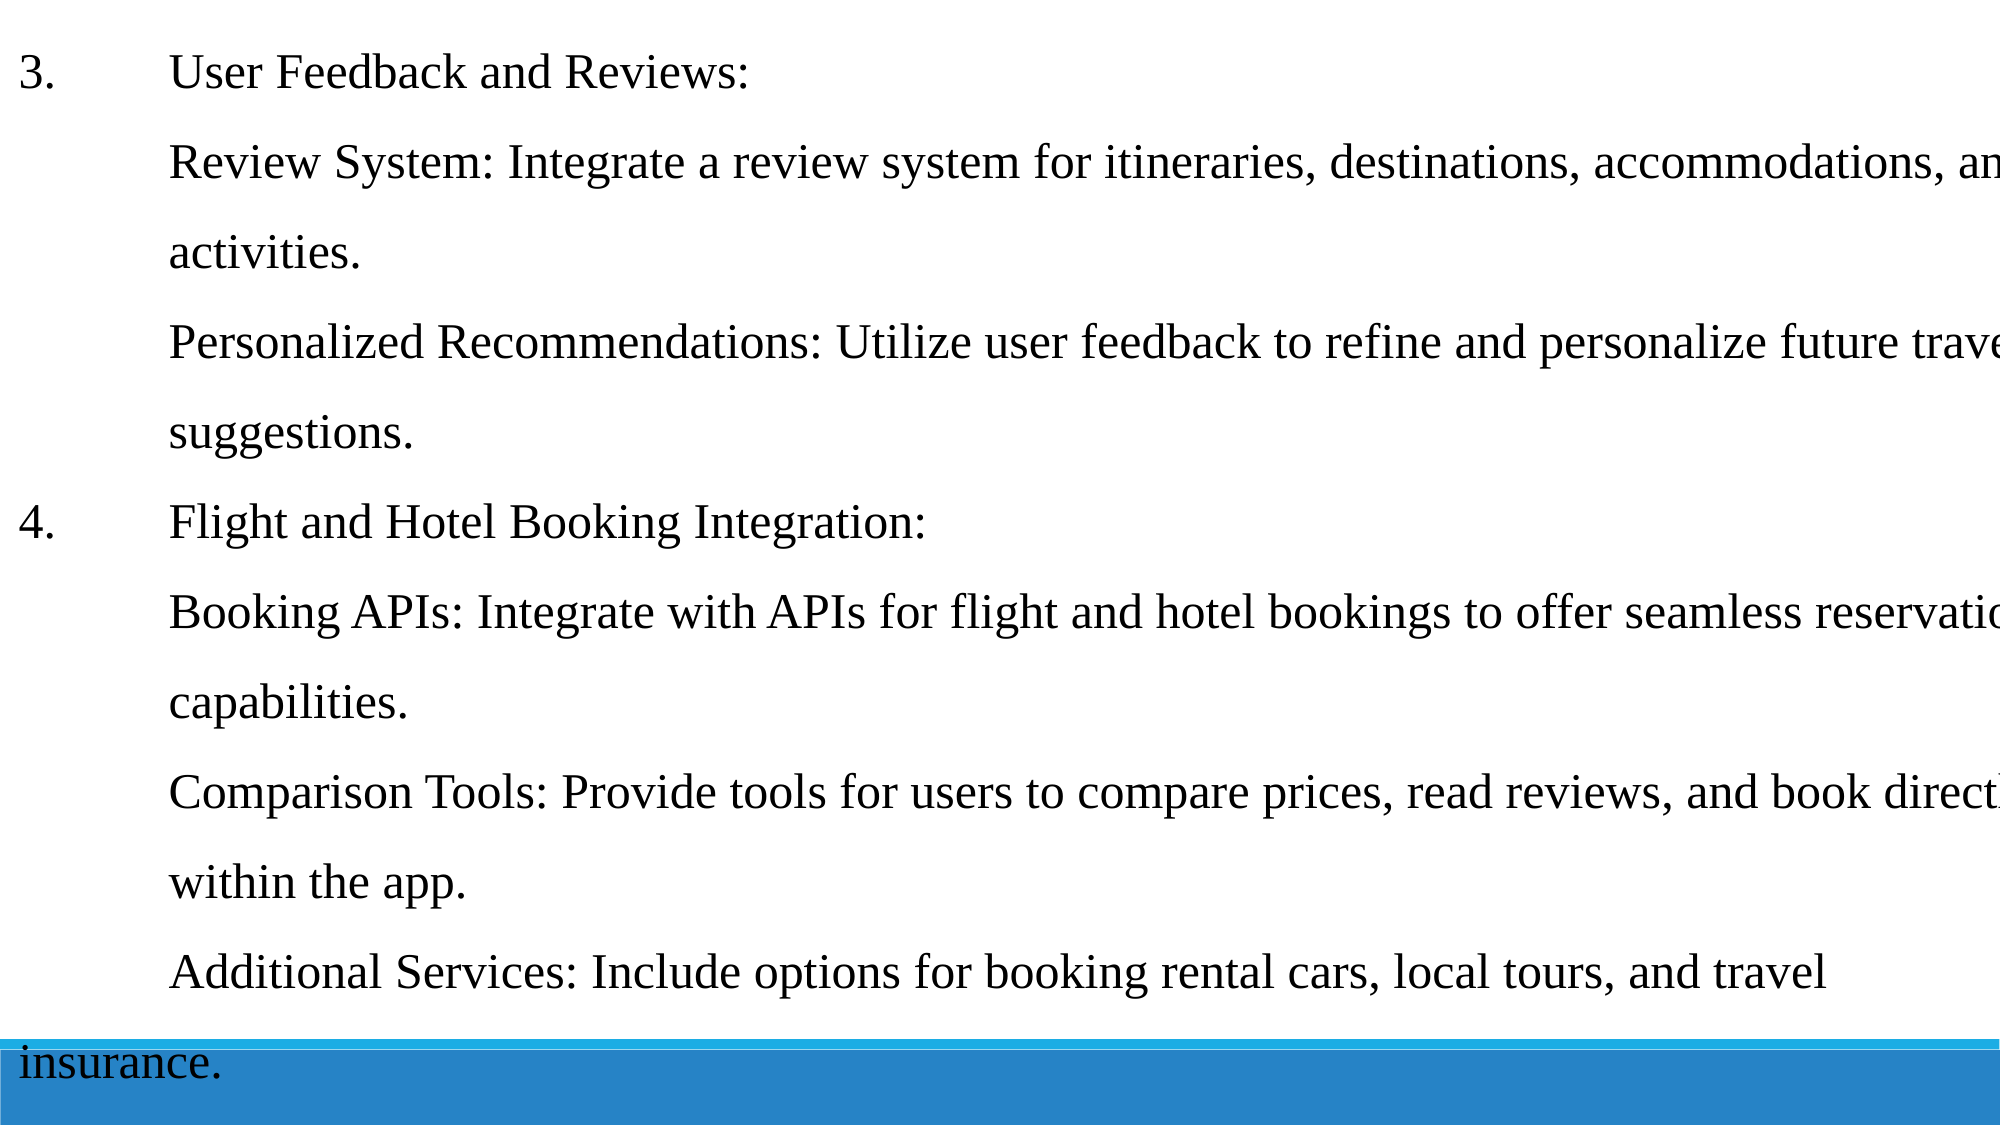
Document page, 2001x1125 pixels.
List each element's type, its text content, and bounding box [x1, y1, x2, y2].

text_box 3. User Feedback and Reviews: Review System: Integrate a review system for itineraries, destinations, accommodations, and activities. Personalized Recommendations: Utilize user feedback to refine and personalize future travel suggestions. 4. Flight and Hotel Booking Integration: Booking APIs: Integrate with APIs for flight and hotel bookings to offer seamless reservation capabilities. Comparison Tools: Provide tools for users to compare prices, read reviews, and book directly within the app. Additional Services: Include options for booking rental cars, local tours, and travel insurance. [3, 0, 2000, 1125]
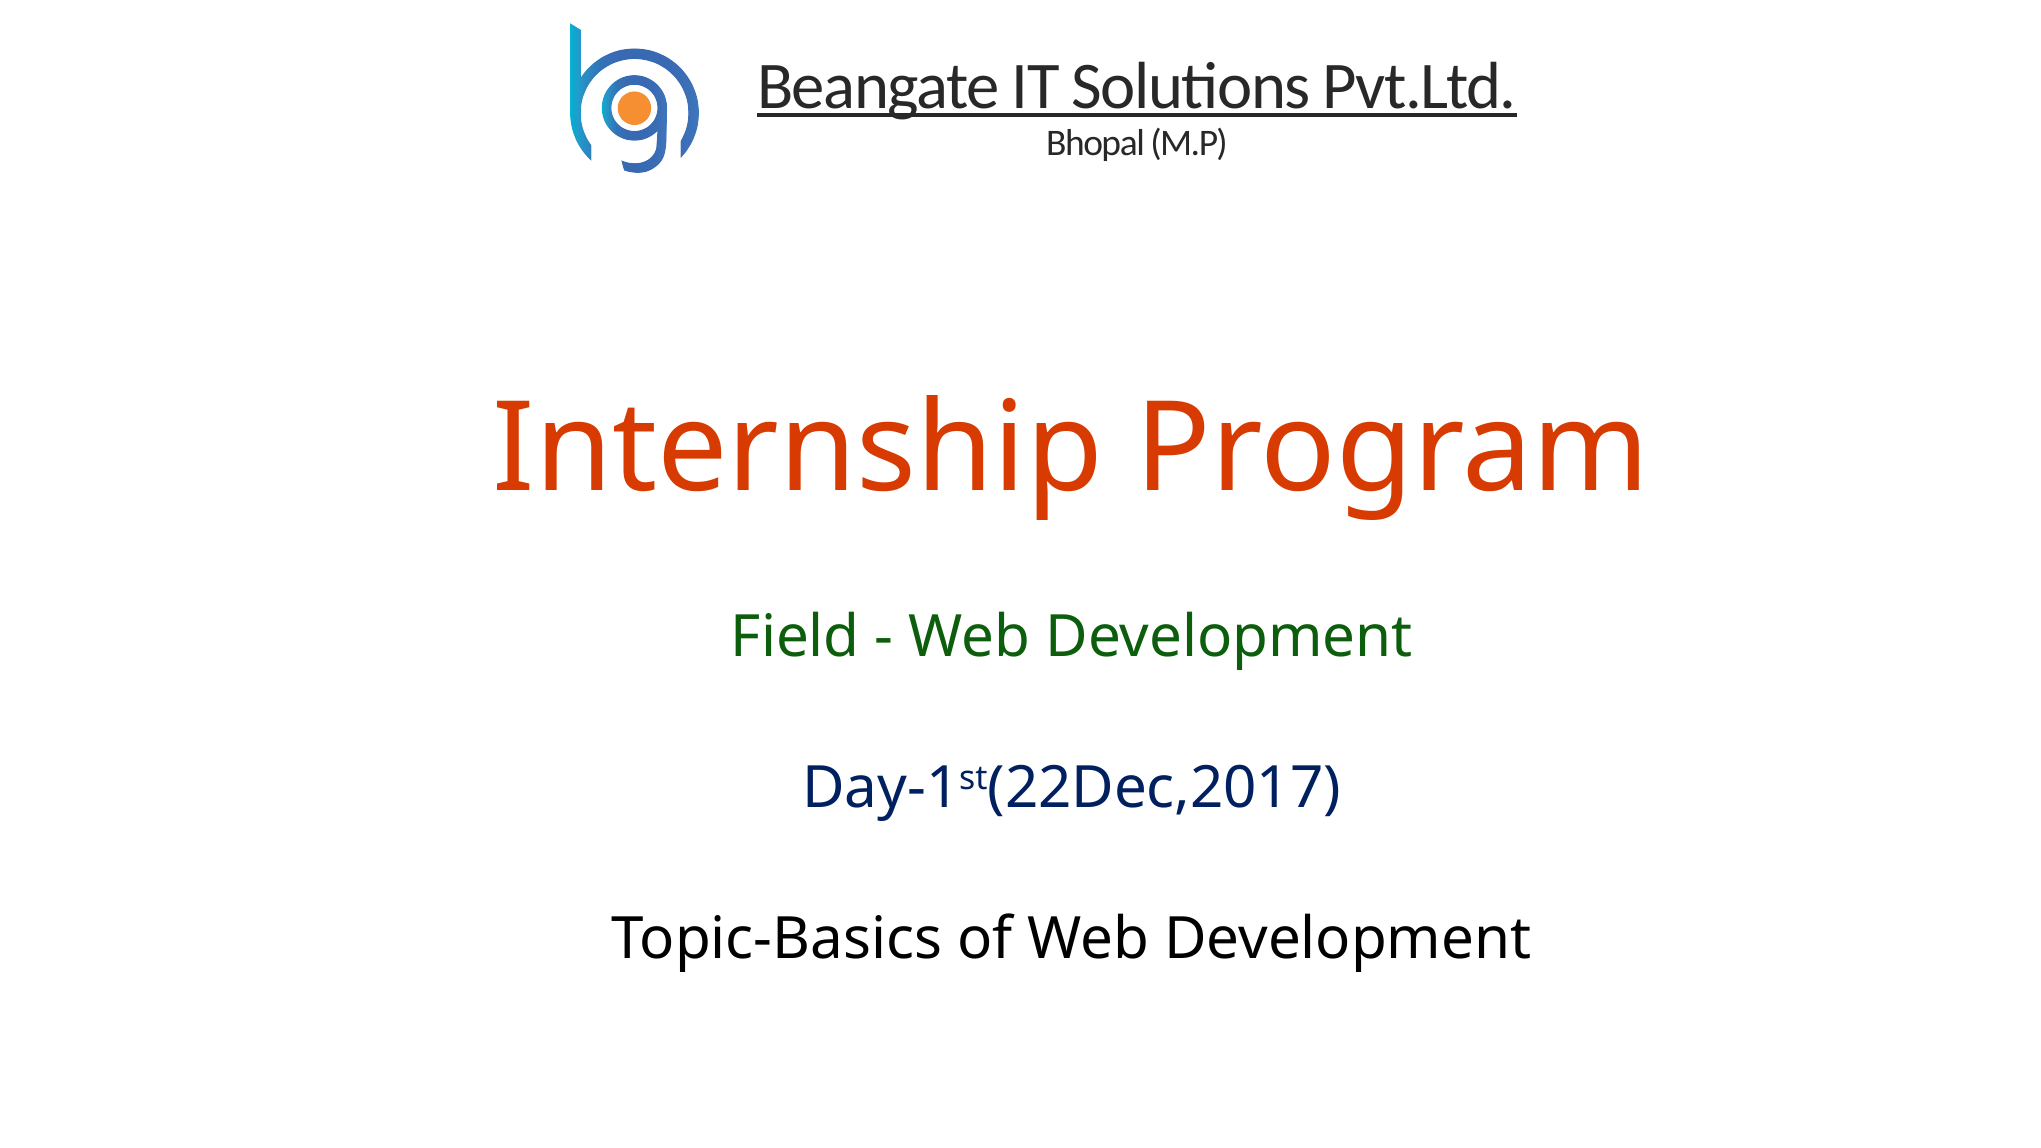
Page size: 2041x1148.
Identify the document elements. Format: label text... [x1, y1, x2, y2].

subtitle Internship Program Field - Web Development Day-1st(22Dec,2017) Topic-Basics of Web Development [357, 367, 1786, 1099]
title Beangate IT Solutions Pvt.Ltd. Bhopal (M.P) [303, 36, 1970, 266]
picture [569, 23, 699, 173]
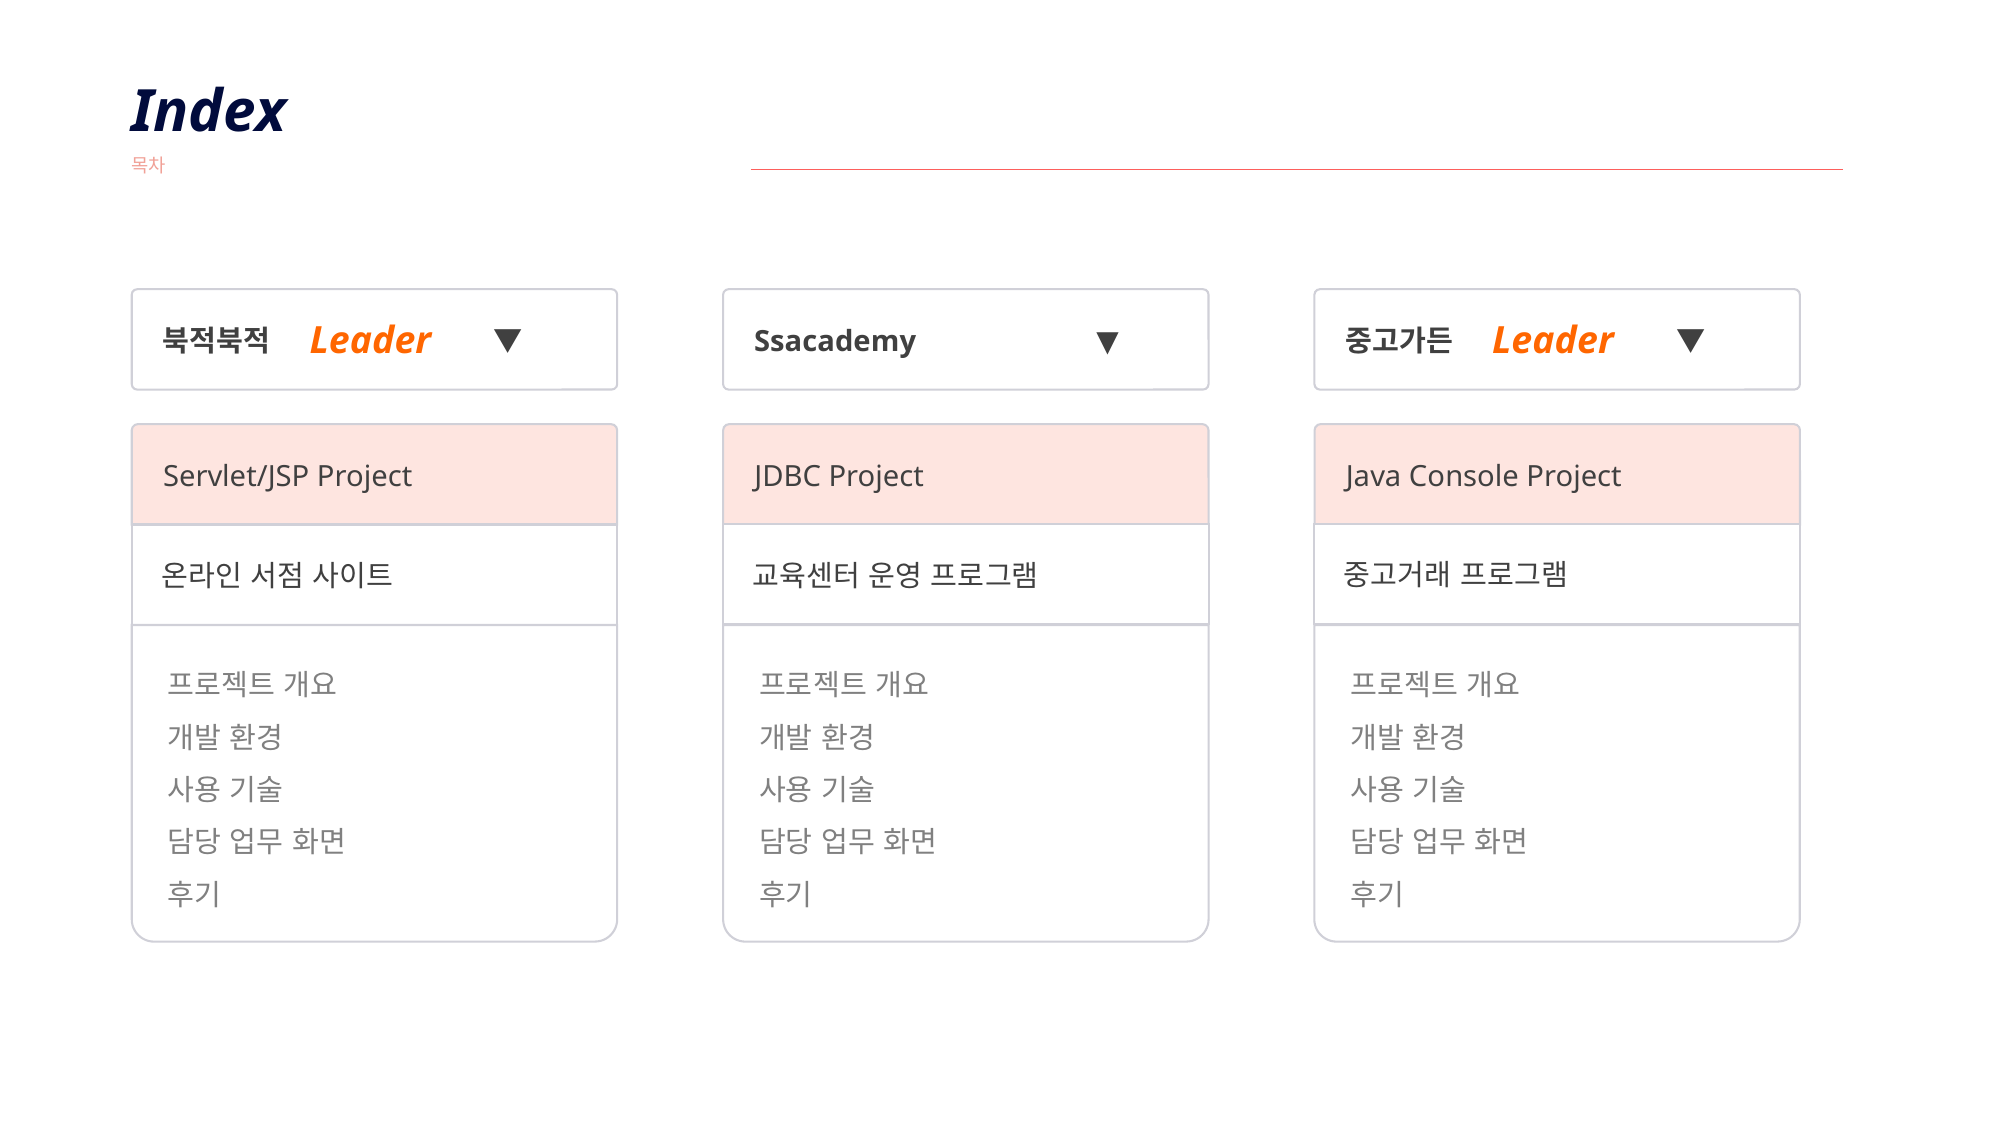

# Exercise instructions
Set down the entries exactly as they appear, with every picture left out.

# Answer for this exercise
Document page, 2001x1125 pixels.
List each element's type, its text content, and bounding box [x1, y1, x2, y2].

text_box 3. User Feedback and Reviews: Review System: Integrate a review system for itineraries, destinations, accommodations, and activities. Personalized Recommendations: Utilize user feedback to refine and personalize future travel suggestions. 4. Flight and Hotel Booking Integration: Booking APIs: Integrate with APIs for flight and hotel bookings to offer seamless reservation capabilities. Comparison Tools: Provide tools for users to compare prices, read reviews, and book directly within the app. Additional Services: Include options for booking rental cars, local tours, and travel insurance. [3, 0, 2000, 1125]
Page size: 2041x1148.
Identify the document elements. Format: label text... [x1, y1, x2, y2].

subtitle Internship Program Field - Web Development Day-1st(22Dec,2017) Topic-Basics of Web Development [357, 367, 1786, 1099]
title Beangate IT Solutions Pvt.Ltd. Bhopal (M.P) [303, 36, 1970, 266]
picture [569, 23, 699, 173]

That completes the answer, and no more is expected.